International Journal of Applied Earth Observation and Geoinformation | Year: 2013
Analyzing temporal trends in health outcomes can provide a more comprehensive picture of the burden of a disease like cancer and generate new insights about the impact of various interventions. In the United States such an analysis is increasingly conducted using joinpoint regression outside a spatial framework, which overlooks the existence of significant variation among U.S. counties and states with regard to the incidence of cancer. This paper presents several innovative ways to account for space in joinpoint regression: (1) prior filtering of noise in the data by binomial kriging and use of the kriging variance as measure of reliability in weighted least-square regression, (2) detection of significant boundaries between adjacent counties based on tests of parallelism of time trends and confidence intervals of annual percent change of rates, and (3) creation of spatially compact groups of counties with similar temporal trends through the application of hierarchical cluster analysis to the results of boundary analysis. The approach is illustrated using time series of proportions of prostate cancer late-stage cases diagnosed yearly in every county of Florida since 1980s. The annual percent change (APC) in late-stage diagnosis and the onset years for significant declines vary greatly across Florida.
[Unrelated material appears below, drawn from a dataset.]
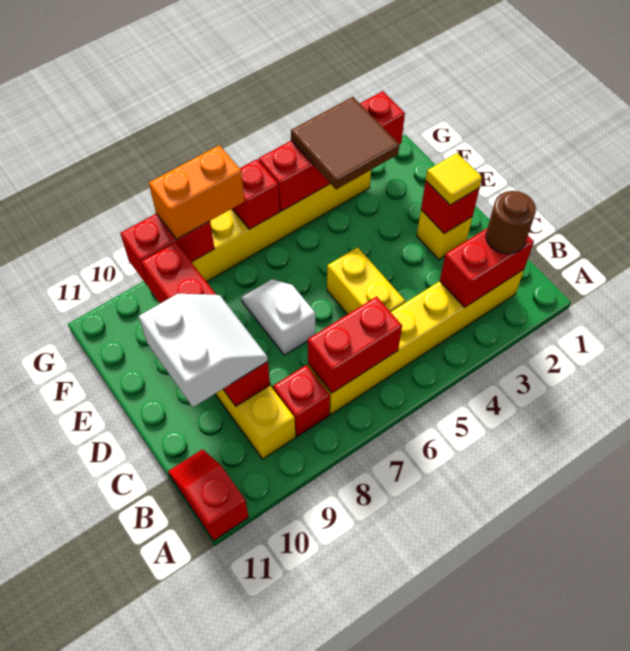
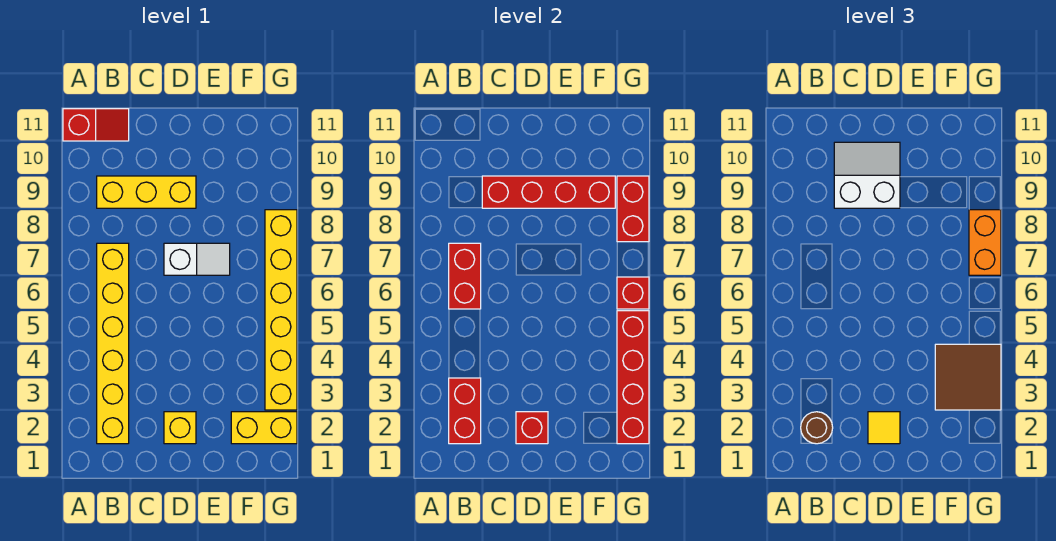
red 1x1 brick [273,365,330,437] -> none
yellow 1x2 brick [327,247,405,314] -> yellow 1x2 brick moved to [231,412,297,444]
white 2x2 slope [139,294,268,407] -> white 2x2 slope turned to [834,142,900,208]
Most counties with non-significant average APC are located in the north-western part of Florida, known as the Panhandle, which is more rural than other parts of Florida. The number of significant boundaries peaked in the early 1990s when prostate-specific antigen (PSA) test became widely available, a temporal trend that suggests the existence of geographical disparities in the implementation and/or impact of the new screening procedure, in particular as it began available. © 2012 Elsevier B.V.